Here at LawNewz.com, we try to put politics aside, and analyze issues purely from a legal perspective. There has been much ado about Donald Trump Jr.’s meeting with a Russian attorney. Despite Trump Jr.’s ever-evolving statements, he has remained consistent about one thing: He never got any useable information from the Russian attorney. Despite that, as his emails prior to the meeting show, he was all too eager to get a hold of anything that he thought would hurt Clinton and he was under the impression that information would come from the Russian government. So is that enough to justify a crime?
So far, we’ve heard from legal experts who have made the very compelling argument that it doesn’t matter that he never used the information because Trump Jr. was soliciting this “dirt” from a foreign national, which is a violation of election law. 52 U.S.C. 30121(a)(2) prohibits any person from soliciting a contribution or donation or a “thing of value” from a foreign national. Experts contend that the “thing of value” was the information he hoped to get.
But, there is a pretty convincing argument that not one T.V. legal pundit has touched upon yet and it could very well save Donny Jr. from criminal legal liability. It was brought to light in the Yale Journal on Regulation by Andy Grewal, a professor of law at the University of Iowa.

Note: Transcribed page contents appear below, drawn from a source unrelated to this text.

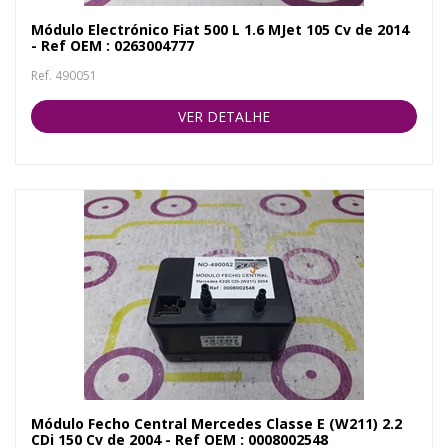
Módulo Electrónico Fiat 500 L 1.6 MJet 105 Cv de 2014
- Ref OEM : 0263004777
Ref. 490051
VER DETALHE
Módulo Fecho Central Mercedes Classe E (W211) 2.2
CDi 150 Cv de 2004 - Ref OEM : 0008002548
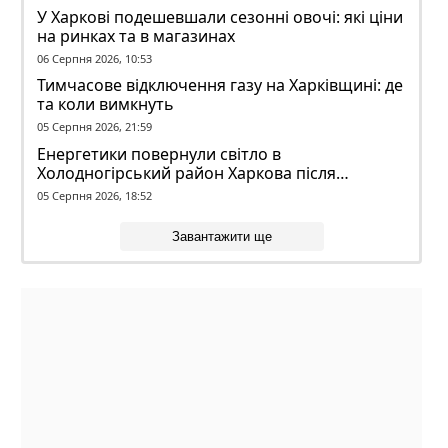
У Харкові подешевшали сезонні овочі: які ціни
на ринках та в магазинах
06 Серпня 2026, 10:53
Тимчасове відключення газу на Харківщині: де
та коли вимкнуть
05 Серпня 2026, 21:59
Енергетики повернули світло в
Холодногірський район Харкова після
ворожого обстрілу
05 Серпня 2026, 18:52
Завантажити ще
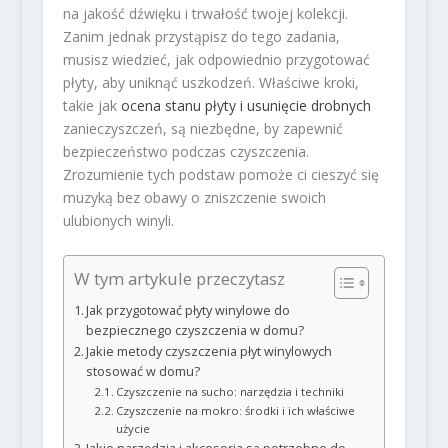
na jakość dźwięku i trwałość twojej kolekcji.
Zanim jednak przystąpisz do tego zadania,
musisz wiedzieć, jak odpowiednio przygotować
płyty, aby uniknąć uszkodzeń. Właściwe kroki,
takie jak
ocena stanu płyty i usunięcie drobnych
zanieczyszczeń, są niezbędne, by zapewnić
bezpieczeństwo podczas czyszczenia.
Zrozumienie tych podstaw pomoże ci cieszyć się
muzyką bez obawy o zniszczenie swoich
ulubionych winyli.
W tym artykule przeczytasz
Jak przygotować płyty winylowe do
bezpiecznego czyszczenia w domu?
Jakie metody czyszczenia płyt winylowych
stosować w domu?
Czyszczenie na sucho: narzędzia i techniki
Czyszczenie na mokro: środki i ich właściwe
użycie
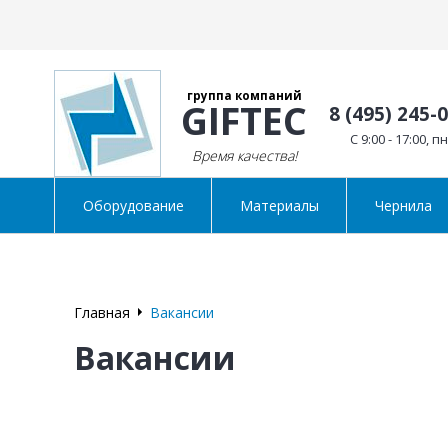
группа компаний
GIFTEC
8 (495) 245-
C 9:00 - 17:00, п
Время качества!
Оборудование
Материалы
Чернила
Главная
Вакансии
Вакансии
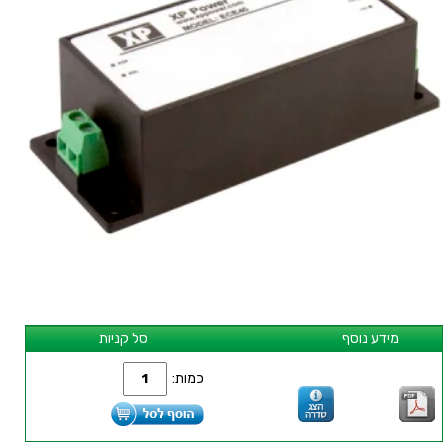
מידע נוסף
סל קניות
כמות:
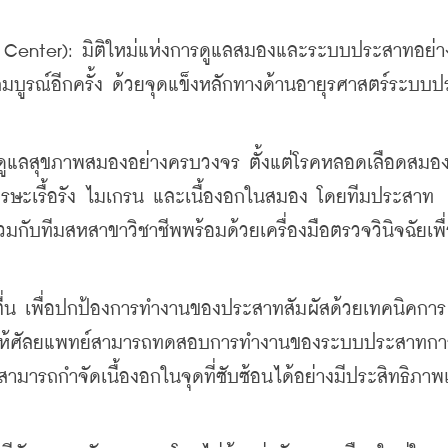
 Center): มิติใหม่แห่งการดูแลสมองและระบบประสาทอย่
าสมบูรณ์อีกครั้ง ด้วยจุดแข็งหลักทางด้านอายุรศาสตร์ระบบ
ูแลสุขภาพสมองอย่างครบวงจร ตั้งแต่โรคหลอดเลือดสมอง
ศีรษะเรื้อรัง ไมเกรน และเนื้องอกในสมอง โดยทีมประสาท
ับทีมสหสาขาวิชาชีพพร้อมด้วยเครื่องมือตรวจวินิจฉัยเพื
น เพื่อปกป้องการทำงานของประสาทสัมผัสด้วยเทคนิคการผ
่วยให้ศัลยแพทย์สามารถทดสอบการทำงานของระบบประสาทกา
มารถกำจัดเนื้องอกในจุดที่ซับซ้อนได้อย่างมีประสิทธิภา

His basic thesis (in my words): Trump Jr.’s own ignorance may save him from prosecution. As Grewal points out, usually ignorance of the law is not a defense. You can’t rob a bank, and then claim you didn’t know there was a law against it. But when it comes to the Federal Election Campaign Act–the law Trump Jr. is accused of violating–ignorance of the law is actually a pretty good excuse. In other words, if Don Jr. claims (which he probably will) that he had no idea that the federal law prohibited him from getting Clinton dirt from a foreign national, he might very well find himself off the hook. That’s because this particular law requires a person to “knowingly and willfully” commit the crime.
From Grewal’s recent legal blog post:
Most of FECA’s prohibitions, including those related to the solicitation of contributions/donations from foreign nationals, create criminal consequences only when a person “knowingly and willfully” commits a violation of the statute…

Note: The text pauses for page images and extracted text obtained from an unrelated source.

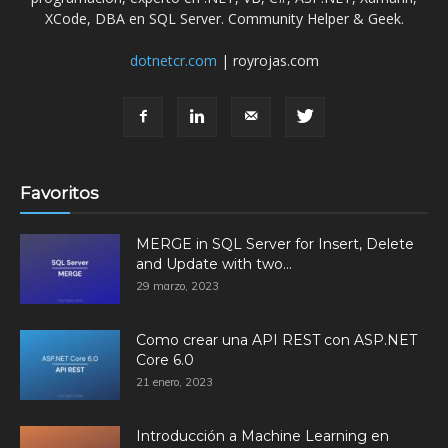
XCode, DBA en SQL Server. Community Helper & Geek.
dotnetcr.com
| royrojas.com
Favoritos
MERGE in SQL Server for Insert, Delete
and Update with two...
29 marzo, 2023
Como crear una API REST con ASP.NET
Core 6.0
21 enero, 2023
Introducción a Machine Learning en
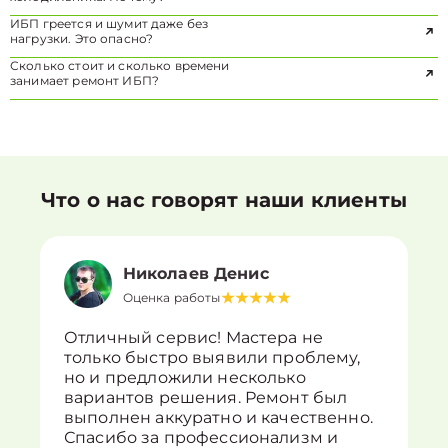
ИБП греется и шумит даже без
нагрузки. Это опасно?
Сколько стоит и сколько времени
занимает ремонт ИБП?
Что о нас говорят наши клиенты
Николаев Денис
Оценка работы
Отличный сервис! Мастера не
только быстро выявили проблему,
но и предложили несколько
вариантов решения. Ремонт был
выполнен аккуратно и качественно.
Спасибо за профессионализм и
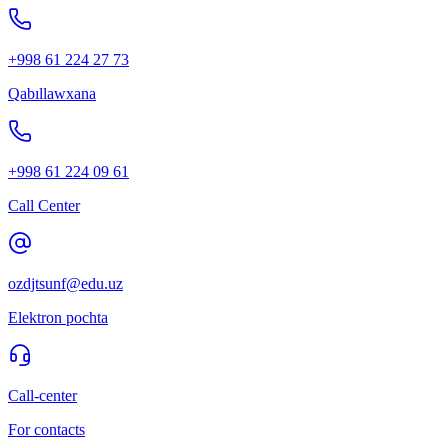
+998 61 224 27 73
Qabıllawxana
+998 61 224 09 61
Call Center
ozdjtsunf@edu.uz
Elektron pochta
Call-center
For contacts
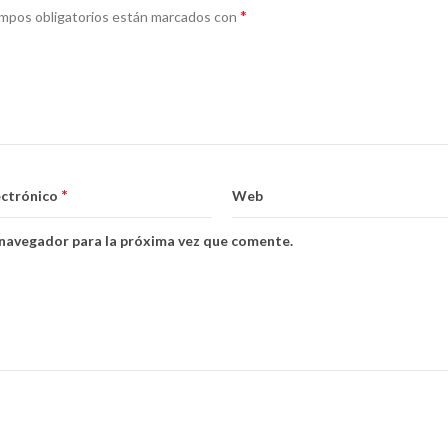
*
mpos obligatorios están marcados con
*
ectrónico
Web
 navegador para la próxima vez que comente.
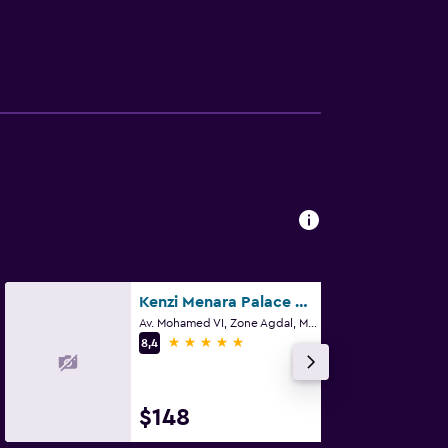
Kenzi Menara Palace & Resort
Av. Mohamed VI, Zone Agdal, Marrakech
5 estrellas
8,4
$148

This heightened mens rea standard means that a person must know that he is breaking the law to trigger a criminal prosecution, and must know about the relevant statute duty: The “words [‘knowingly and willingly’] of specific criminal intent require proof that the offender was aware of what the law required, and that he or she violated that law notwithstanding that knowledge,
Of course, we don’t know for sure if Trump Jr, was ignorant of this federal law, but if he decided to make this his defense, it would be awfully hard for a prosecutor to disprove.

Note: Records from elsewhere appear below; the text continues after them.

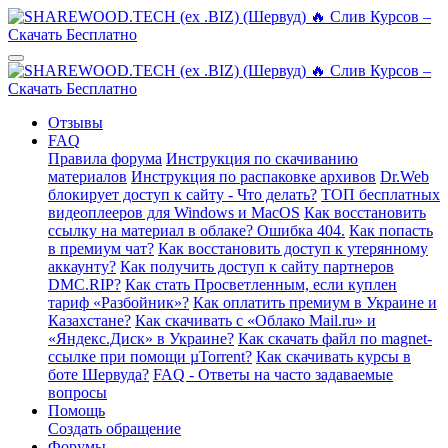
Отзывы
FAQ
Правила форума
Инструкция по скачиванию
материалов
Инструкция по распаковке архивов
Dr.Web
блокирует доступ к сайту - Что делать?
ТОП бесплатных
видеоплееров для Windows и MacOS
Как восстановить
ссылку на материал в облаке? Ошибка 404.
Как попасть
в премиум чат?
Как восстановить доступ к утерянному
аккаунту?
Как получить доступ к сайту партнеров
DMC.RIP?
Как стать Просветленным, если куплен
тариф «Разбойник»?
Как оплатить премиум в Украине и
Казахстане?
Как скачивать с «Облако Mail.ru» и
«Яндекс.Диск» в Украине?
Как скачать файл по magnet-
ссылке при помощи µTorrent?
Как скачивать курсы в
боте Шервуда?
FAQ - Ответы на часто задаваемые
вопросы
Помощь
Создать обращение
Форумы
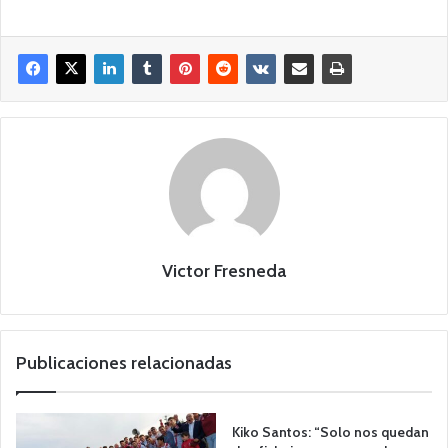
Victor Fresneda
Publicaciones relacionadas
Kiko Santos: “Solo nos quedan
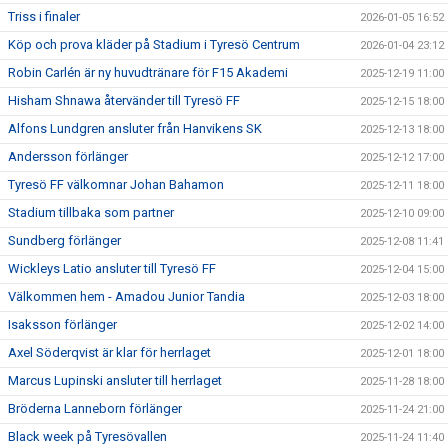
Triss i finaler
2026-01-05 16:52
Köp och prova kläder på Stadium i Tyresö Centrum
2026-01-04 23:12
Robin Carlén är ny huvudtränare för F15 Akademi
2025-12-19 11:00
Hisham Shnawa återvänder till Tyresö FF
2025-12-15 18:00
Alfons Lundgren ansluter från Hanvikens SK
2025-12-13 18:00
Andersson förlänger
2025-12-12 17:00
Tyresö FF välkomnar Johan Bahamon
2025-12-11 18:00
Stadium tillbaka som partner
2025-12-10 09:00
Sundberg förlänger
2025-12-08 11:41
Wickleys Latio ansluter till Tyresö FF
2025-12-04 15:00
Välkommen hem - Amadou Junior Tandia
2025-12-03 18:00
Isaksson förlänger
2025-12-02 14:00
Axel Söderqvist är klar för herrlaget
2025-12-01 18:00
Marcus Lupinski ansluter till herrlaget
2025-11-28 18:00
Bröderna Lanneborn förlänger
2025-11-24 21:00
Black week på Tyresövallen
2025-11-24 11:40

On top of that, there is a Ninth Circuit court case, United States v. Whittemore, which held at the very least, prosecutors need to prove he intended to violate the law.
However, there is an interesting caveat.
“This is based on what we know,” election law expert Rick Hasen wrote in his own blog post. “We are seeing but a tiny sliver of the evidence the special counsel is seeing. It may be that Trump Jr.’s extreme recklessness would be enough. And it may be that Manafort, who attended the meeting and worked on campaigns would have the right mental state for criminal liability. We still don’t know what we don’t know.”
So will Trump Jr. try to assert his ignorance as his defense? I can’t imagine he won’t try.